Humanity, where equipped, has despoiled its environment out of a bottomless collective appetite and little grasp of impact and responsibility on a global level. No matter how much we profess restraint and moral rectitude, the aspects that play for grasping self-interest take precedence every time. On species-wide scale, at least. That is what Savannah believes.
A fervent environmentalist in her college years, her enthusiasm was dulled by the repeated rebuffs of finding out that a plucky attitude wasn’t enough to stand up to entrenched, monied interests. Wounded pride pushed her toward the kind of groups that vandalise logging and mining equipment, but an experience with a wildlife conservation program in grad school put her on a different path.
Savannah won’t talk about it now, not even to the people that she trusts but she knows the thing that the thing she woke up to find rooting around her tent, the thing that was driven off by warning shots from the program head’s rifle, wasn’t a bear. Bears don’t have thumbs or flat, human faces. Bears can’t speak. Once it became clear that pressing that point was only going to invite ridicule she changed tact and feigned acceptance that she’d imagined it talking, weeping and begging for “little Macey and little William” in two different voices between thick, glottal sobs.
In reality she couldn’t let it go. Her eyes were opened to the possibility of a world full of the monsters that we cluck and titter over the non-existence of whenever the subject arises. Sasquatch, Nessie, El Chupacabra: some, perhaps most, are blatant falsehoods but Savannah now had her own proof that there was more than conventional wisdom would allow room for. Realizing this gave her hope. The WWF places the number of animal populations wiped out by humans since 1970 at 60%. There’s no room in our world for animals that don’t serve us and, worse, those that do are shackled to our needs. The existence of an entire class of fauna that conventional science won’t acknowledge is an end run around the entire system. So long as it can be kept quiet.
To this end she became a cryptozoologist and a flamboyant one. Playing to all the worst stereotypes of her vocation allows Savannah to poison public discourse with ridiculous behaviour even as she genuinely investigates sightings and reports of cryptid activity. Most of the time it’s nothing except too much beer or kids playing a prank but sometimes there’s something serious and she does her best to muddy the waters.

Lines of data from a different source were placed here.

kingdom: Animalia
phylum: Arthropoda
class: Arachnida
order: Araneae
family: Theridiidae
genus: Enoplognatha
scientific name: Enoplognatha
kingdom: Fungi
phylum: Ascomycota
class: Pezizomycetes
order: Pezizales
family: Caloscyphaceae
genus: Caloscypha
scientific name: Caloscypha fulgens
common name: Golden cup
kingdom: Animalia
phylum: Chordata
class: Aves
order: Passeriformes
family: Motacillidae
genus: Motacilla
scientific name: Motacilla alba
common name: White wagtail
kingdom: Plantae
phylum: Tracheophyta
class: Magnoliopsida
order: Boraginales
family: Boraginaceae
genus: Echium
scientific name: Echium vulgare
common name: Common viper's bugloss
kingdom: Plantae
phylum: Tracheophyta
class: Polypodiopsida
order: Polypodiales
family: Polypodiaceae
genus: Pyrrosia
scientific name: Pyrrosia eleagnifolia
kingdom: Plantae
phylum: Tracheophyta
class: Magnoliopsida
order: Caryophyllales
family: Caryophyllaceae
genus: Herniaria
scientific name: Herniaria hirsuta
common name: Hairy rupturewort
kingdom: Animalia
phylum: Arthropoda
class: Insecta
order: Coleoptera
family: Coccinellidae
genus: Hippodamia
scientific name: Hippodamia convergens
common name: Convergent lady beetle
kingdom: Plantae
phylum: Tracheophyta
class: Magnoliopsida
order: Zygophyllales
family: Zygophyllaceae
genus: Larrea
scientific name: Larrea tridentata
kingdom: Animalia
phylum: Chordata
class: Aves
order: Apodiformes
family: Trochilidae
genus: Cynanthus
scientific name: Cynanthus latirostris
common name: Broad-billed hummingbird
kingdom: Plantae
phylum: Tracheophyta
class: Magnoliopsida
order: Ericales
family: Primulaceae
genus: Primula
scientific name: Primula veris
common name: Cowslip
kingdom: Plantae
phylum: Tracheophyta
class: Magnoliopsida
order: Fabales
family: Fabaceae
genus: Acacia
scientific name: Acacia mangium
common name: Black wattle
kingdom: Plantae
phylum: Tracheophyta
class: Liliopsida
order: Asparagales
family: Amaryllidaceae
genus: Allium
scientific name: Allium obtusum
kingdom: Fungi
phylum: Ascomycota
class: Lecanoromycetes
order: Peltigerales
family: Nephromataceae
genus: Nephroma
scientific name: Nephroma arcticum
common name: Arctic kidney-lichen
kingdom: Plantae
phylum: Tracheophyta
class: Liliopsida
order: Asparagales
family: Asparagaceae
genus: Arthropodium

At a small ranch in the middle of nowhere Savannah keeps and tries to care for the two specimens forced into her hands by circumstance: a small, masterless Unspeakable Servant she caught wreaking havoc on an RV park and an escapee Freudian Chimera. They aren’t the only needles she’s dug out of haystacks, but contriving to hide them here was the only option for those two. If it ever does come down to needing to prove herself right to someone at least it means she has incontrovertible evidence.
STATS
Personality: A guarded optimist who’s been burnt before, Savannah goes right for the deep and meaningful when she’s gauging to anyone she’s just met. Small talk can come later,
Rage: Self-serving cynicism. Using it as a way to cloak ignoble actions as somehow mature and worldly really gets Savannah’s goat.
Noble: Environmentalism. Savannah knows she’s on a weird path, but the roots of her beliefs are still very much her heart.
Fear: Physical Violence. Injury is fine and so is accident but wilful, intentional harm terrifies Savannah (Violence).
Obsession: Hide and care for unnatural critters.
Wound Threshold: 50.
Charlatan 45%* (Substitutes for Lie, Coerces Unnatural, Evaluates Unnatural.)
Unnatural Conservationist 50% (Substitutes for Secrecy, Substitutes for Dodge, Casts Rituals.)
Trust Fund Kid 25% (Substitutes for Status, Protects Helplessness, Unique - A little money to throw around.)